Graphing the pitch (frequency) of a sound

Amy B picture Amy B · Jan 16, 2011 · Viewed 34.6k times · Source

I want to plot the pitch of a sound into a graph.

Currently I can plot the amplitude. The graph below is created by the data returned by getUnscaledAmplitude():

alt text

AudioInputStream audioInputStream = AudioSystem.getAudioInputStream(new BufferedInputStream(new FileInputStream(file)));
byte[] bytes = new byte[(int) (audioInputStream.getFrameLength()) * (audioInputStream.getFormat().getFrameSize())];
audioInputStream.read(bytes);

// Get amplitude values for each audio channel in an array.
graphData = type.getUnscaledAmplitude(bytes, 1);


public int[][] getUnscaledAmplitude(byte[] eightBitByteArray, int nbChannels)
{
    int[][] toReturn = new int[nbChannels][eightBitByteArray.length / (2 * nbChannels)];
    int index = 0;

    for (int audioByte = 0; audioByte < eightBitByteArray.length;)
    {
        for (int channel = 0; channel < nbChannels; channel++)
        {
            // Do the byte to sample conversion.
            int low = (int) eightBitByteArray[audioByte];
            audioByte++;
            int high = (int) eightBitByteArray[audioByte];
            audioByte++;
            int sample = (high << 8) + (low & 0x00ff);

            toReturn[channel][index] = sample;
        }
        index++;
    }

    return toReturn;
}

But I need to show the audio's pitch, not amplitude. Fast Fourier transform appears to get the pitch, but it needs to know more variables than the raw bytes I have, and is very complex and mathematical.

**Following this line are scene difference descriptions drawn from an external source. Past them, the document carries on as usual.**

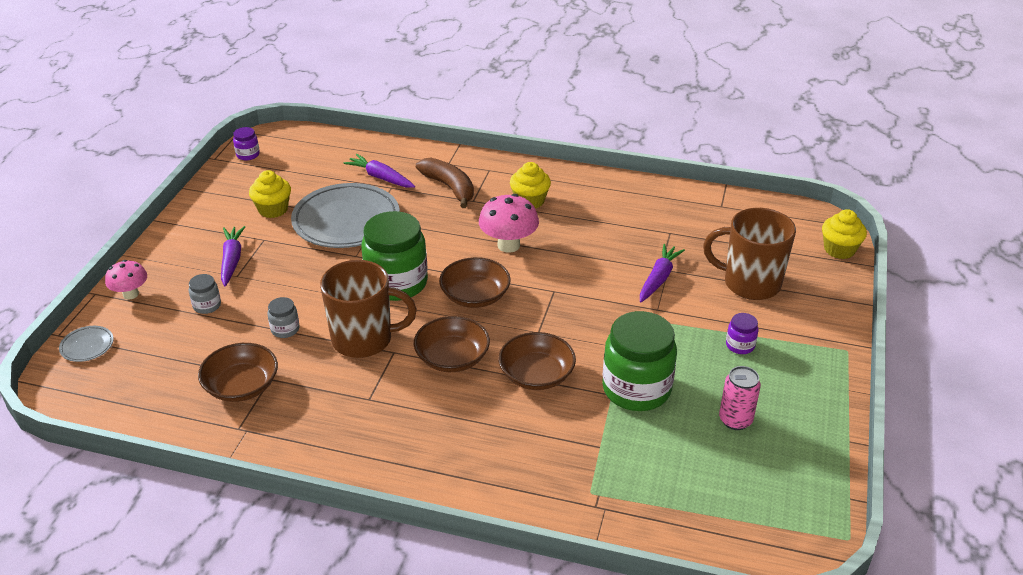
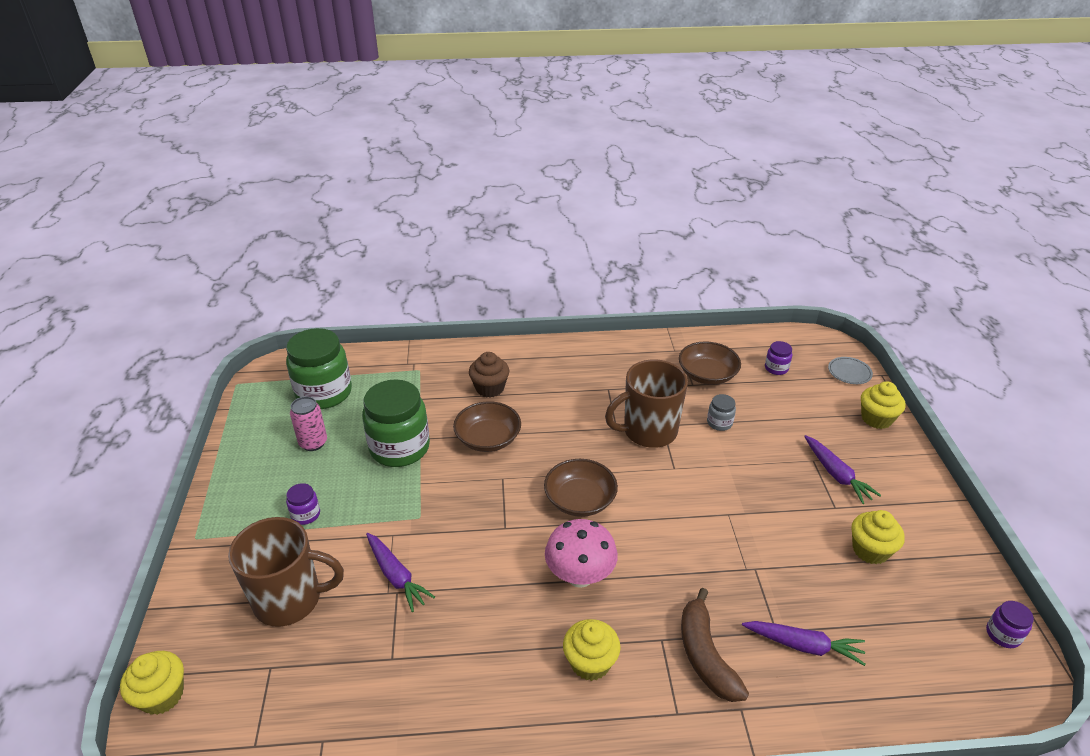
camera: 160 degrees right, 0 degrees up
pink mushroom [105,260,147,299] -> yellow cupcake [861,381,906,429]
grey jar [189,274,221,314] -> none
grey plate [291,183,400,248] -> none
green jar [361,211,428,301] -> green jar moved to [286,328,352,409]
brown bowl [414,316,490,372] -> none
brown banana [416,157,474,208] -> brown banana turned 45 degrees clockwise [681,588,749,702]
purple carrot [640,244,685,302] -> purple carrot turned 45 degrees counterclockwise [366,533,435,612]
none -> brown cupcake [469,352,509,398]
none -> purple jar [765,341,792,375]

Is there a way I can do this?

Answer

Oliver Charlesworth picture Oliver Charlesworth · Jan 17, 2011

Frequency (an objective metric) is not the same as pitch (a subjective quantity). In general, pitch detection is a very tricky problem.

Assuming you just want to graph the frequency response for now, you have little choice but to use the FFT, as it is THE method to obtain the frequency response of time-domain data. (Well, there are other methods, such as the discrete cosine transform, but they're just as tricky to implement, and more tricky to interpret).

If you're struggling with the implementation of the FFT, note that it's really just an efficient algorithm for calculating the discrete Fourier transform (DFT); see http://en.wikipedia.org/wiki/Discrete_Fourier_transform. The basic DFT algorithm is much easier (just two nested loops), but runs a lot slower (O(N^2) rather than O(N log N)).

If you wish to do anything more complex than simply plotting frequency content (like pitch detection, or windowing (as others have suggested)), I'm afraid you are going to have learn what the maths means.